Отец входит ко мне в комнату в пижамных брюках, он насвистывает и поет, я его ненавижу, не могу на него смотреть, и принимаюсь возиться со своим чемоданом. «Пожалуйста, надень что-нибудь, — говорю я, — надень что-нибудь другое!» Ведь он в пижаме, которую я подарила ему на день рождения, он надел ее намеренно, а мне хочется ее с него стянуть, но вдруг мне приходит в голову одна мысль, и я роняю, как бы невзначай: «Ах, это всего лишь ты!» Я начинаю танцевать, танцую вальс совсем одна, а отец смотрит на меня с некоторым изумлением, потому что на кровати лежит его маленький крокодил, одетый в бархат и шелк, он начинает составлять завещание в пользу Бархата и Шелка, пишет его на большом листе бумаги и говорит: «Ты ничего не получишь, слышишь, за то, что танцуешь!» Я действительно танцую, ти-там, та-там, танцую, переходя из комнаты в комнату, и начинаю кружиться на ковре, который он не может вытащить у меня из-под ног, — это ковер из «Войны и мира». Отец зовет мою Лину: «Да вытащите же из-под нее этот ковер!» Но у Лины выходной день, и я смеюсь, танцуя, и вдруг зову: «Иван!» Это наша с ним музыка, этот вальс — для Ивана, снова и снова для Ивана, это спасение, ибо мой отец никогда не слышал имени Ивана, никогда не видел, как я танцую, он уже не знает, что ему делать, вытащить ковер из-под меня нельзя, остановить меня в буйном вихре танца нельзя, я зову Ивана, но приходить ему не надо, ему не надо меня удерживать: голосом, какого еще никогда ни у кого не было, звездным, сидерическим голосом я творю имя Ивана и его вездесущность.
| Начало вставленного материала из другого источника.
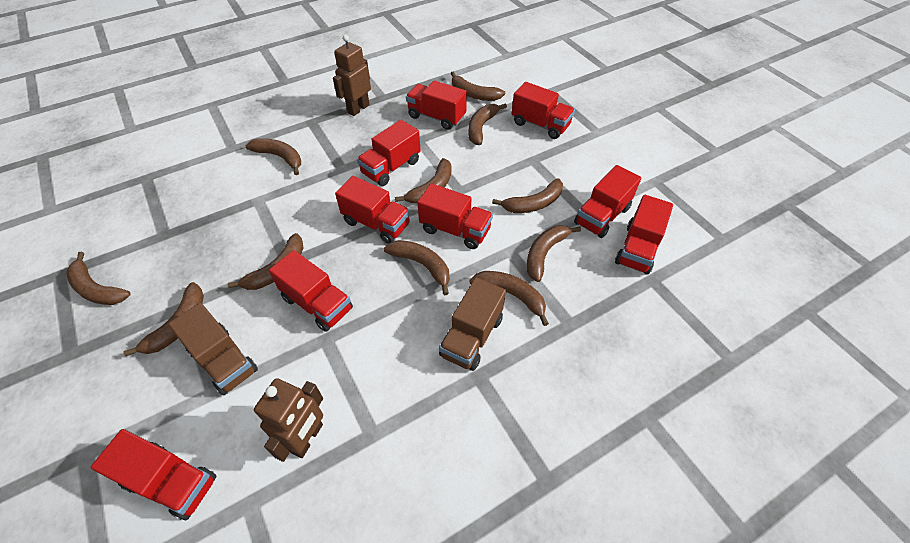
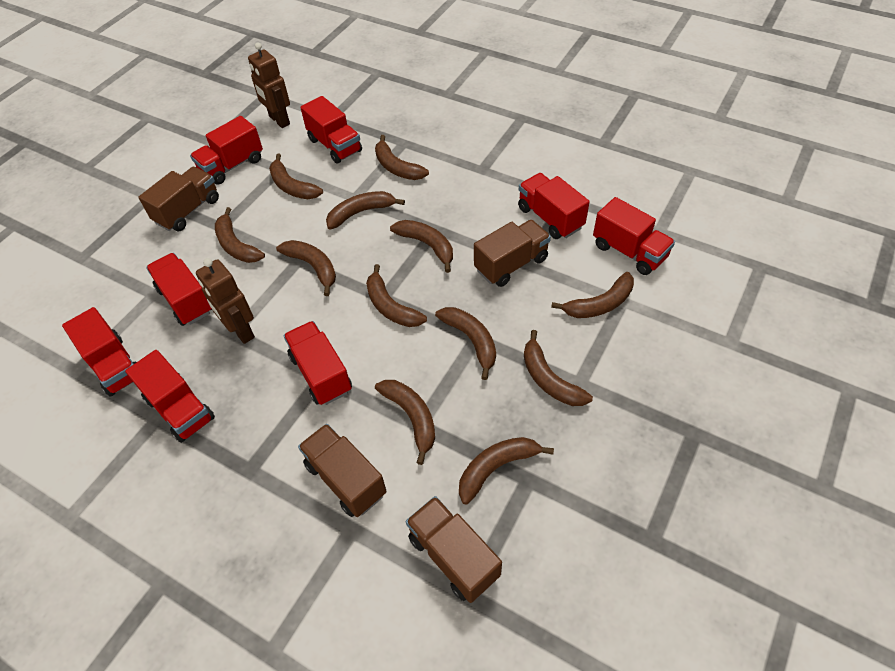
brown banana: [66,252,130,305] [123,282,204,356] [228,233,304,290] [245,138,301,175] [384,240,450,295] [395,158,452,203] [451,72,505,101] [468,103,507,145] [469,271,549,326] [492,178,563,213] [526,225,581,282] = 11 -> [215,207,265,263] [269,154,323,199] [276,240,336,296] [326,191,405,229] [366,264,427,327] [375,135,429,180] [375,380,435,465] [390,220,453,273] [435,307,496,380] [459,437,554,504] [524,330,593,406] [551,272,634,318] = 12
brown truck: [168,303,258,395] [439,277,506,371] = 2 -> [138,167,219,231] [298,424,387,517] [406,496,502,603] [474,220,551,287] = 4
red truck: [91,429,216,520] [269,250,353,332] [335,176,410,244] [357,120,421,186] [406,81,467,130] [417,183,493,249] [512,82,575,139] [574,165,641,238] [615,195,673,275] = 9 -> [62,307,136,397] [125,350,215,443] [146,253,212,326] [190,116,263,184] [284,321,352,405] [300,96,362,164] [518,173,590,239] [593,197,675,275] = 8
Отец вне себя, он возмущенно кричит: «Пусть эта сумасшедшая наконец перестанет и уберется отсюда, пусть немедленно убирается, не то проснется мой маленький крокодил!» Танцуя, я приближаюсь к крокодилу и вытаскиваю украденную у меня сибирскую рубашку, мои письма в Венгрию, вытаскиваю все, что мне принадлежит, из его сонной, грозной пасти, я хочу вернуть себе и ключ, и я уже готова, смеясь, снять его с крокодильего зуба и пуститься опять танцевать, но отец выхватывает у меня ключ. Он отбирает у меня, помимо всего прочего, еще и этот ключ, а ведь он — единственный! Голос у меня пропадает, я больше не могу крикнуть: «Иван, да помоги же мне, он хочет меня убить!» На клыке у крокодила висит еще одно мое письмо, не сибирское и не венгерское, я с ужасом вижу, кому оно адресовано, так как могу прочесть начало: «Дорогой отец, ты разбил мне сердце!» Крак-крак, разбито, там-ти-там, мне разбил отец, крак-крак-ррррак, та-ти-там, Иван, я хочу Ивана, я думаю об Иване, я люблю Ивана, дорогой отец». Отец говорит: «Уберите эту бабу!»